Theoretically, the work highlights the centrality of information asymmetry, agent capability heterogeneity, and process-level supervision in multi-agent LLM systems. It opens avenues for decentralized RL in MASs, compositional privacy-protective reasoning, and dynamic policy adaptation under opaque or evolving LLM APIs.
Future Directions
- Fine-grained Adaptivity: Incorporation of uncertainty modeling in SLMs to explicitly calibrate request thresholds and balance answer confidence with privacy risk.
- Multi-agent Collaboration: Extension to MASs with multiple heterogeneous SLMs or LLMs interacting concurrently, supporting federated, cross-device collaboration with privacy submodularity.
- Robustness and Adversarial Constraints: Studies of adversarial scenarios, including privacy attacks on query reformulations, and robust policy optimization for long-tail queries.

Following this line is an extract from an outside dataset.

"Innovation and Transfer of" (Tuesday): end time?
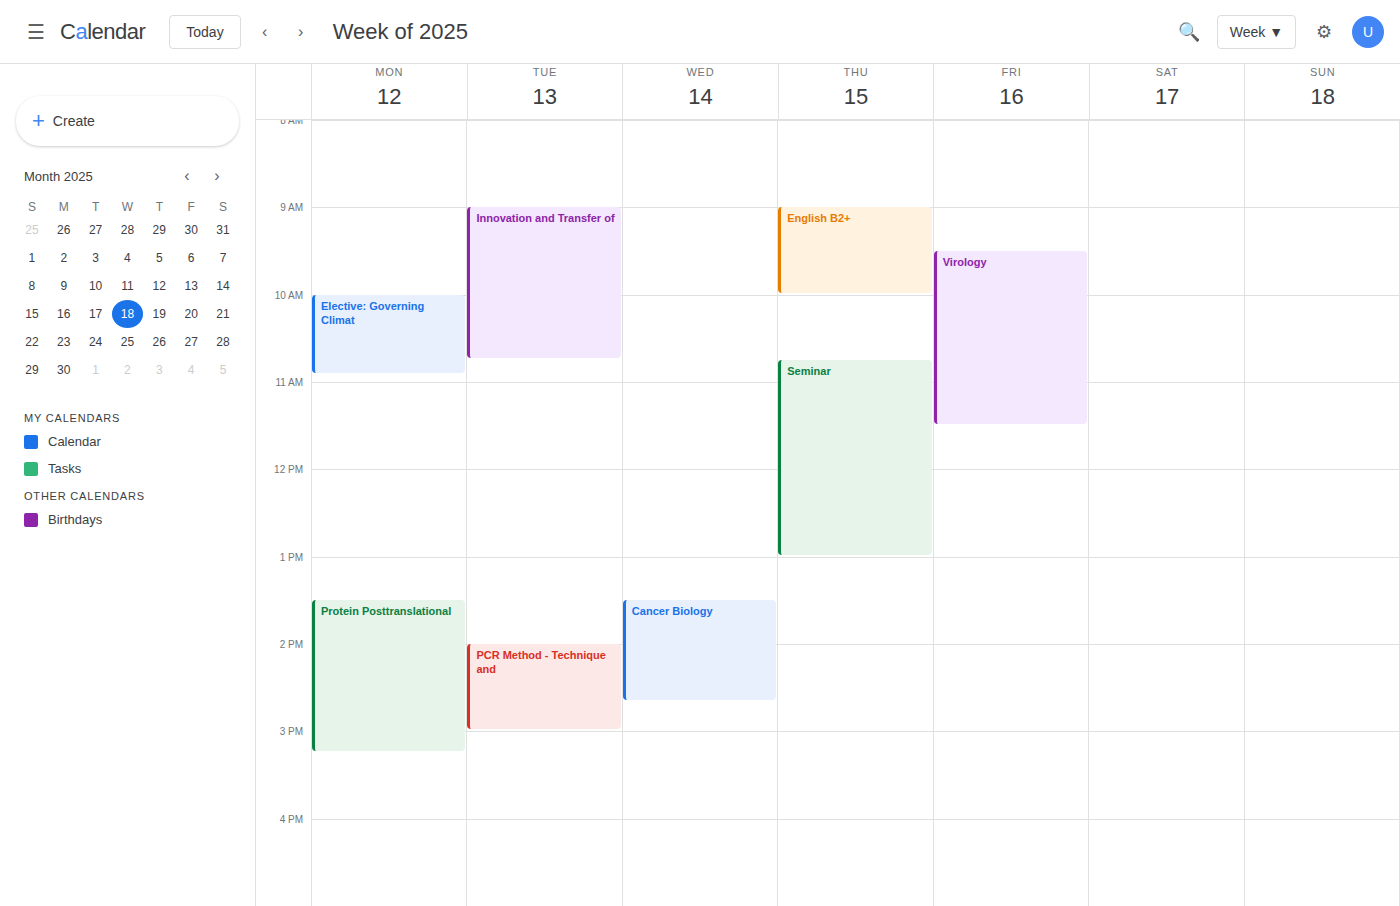
10:45 AM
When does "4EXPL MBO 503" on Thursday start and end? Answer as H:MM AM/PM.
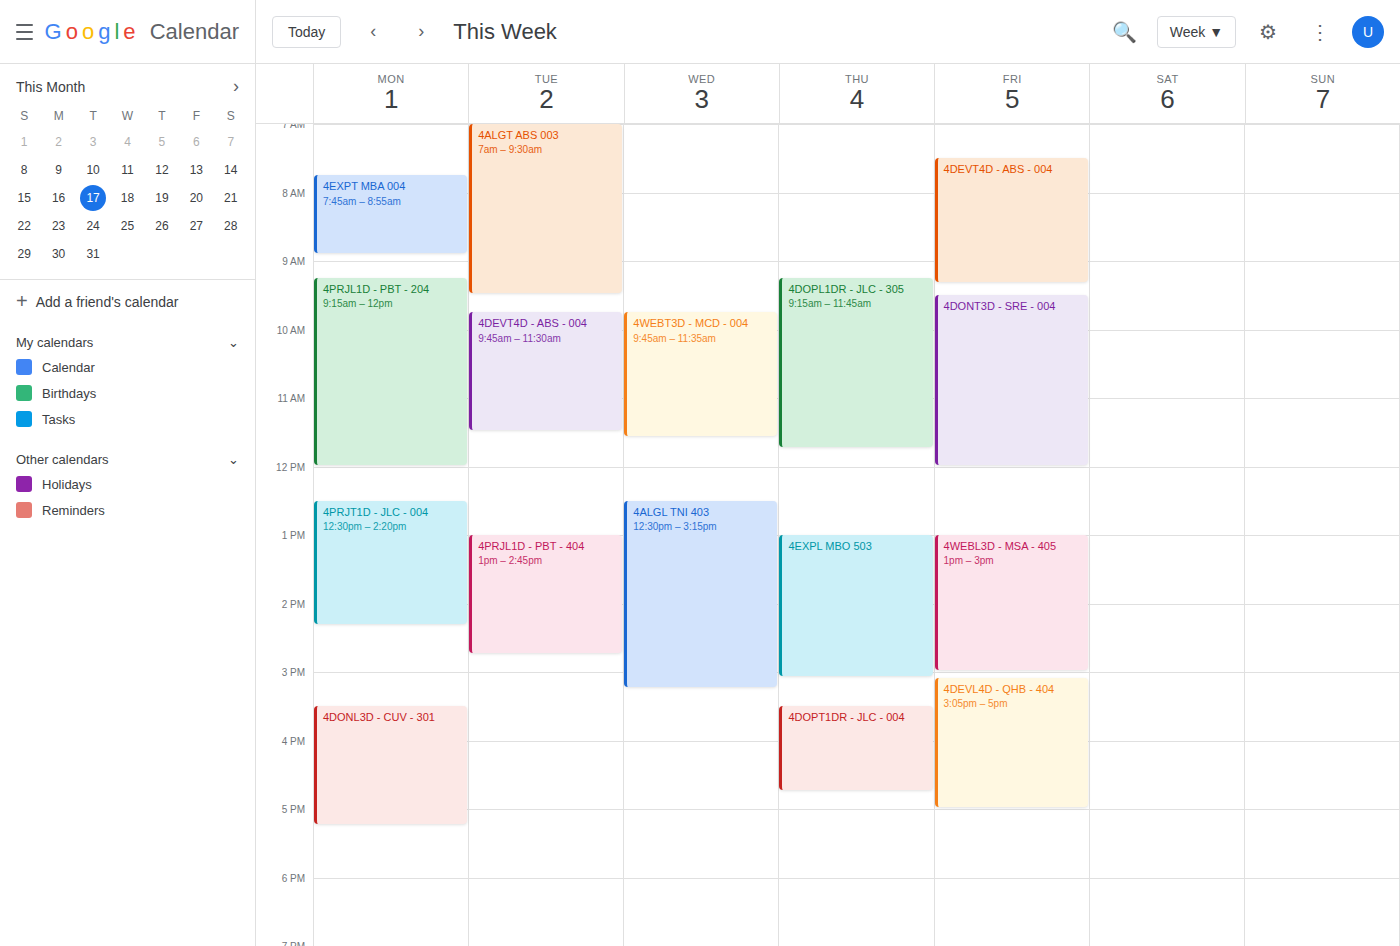
1:00 PM to 3:05 PM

- Dynamic LLM capabilities modeling: Online update and tracking of LLM capabilities within collaborative agents to support continual learning and cross-model evaluation.
Conclusion
Dynamic RL-mediated collaboration between SLMs and LLMs transforms LLM ensembles from static processing pipelines into adaptive, privacy-aware multi-agent systems. The presented framework attains significant improvements in answer quality, interaction efficiency, and privacy preservation, with robust policy transfer across models and domains. By actively integrating informative feedback and configuring privacy-efficiency trade-offs, this work lays the groundwork for trustworthy, adaptive, and cost-effective cloud-local AI deployments.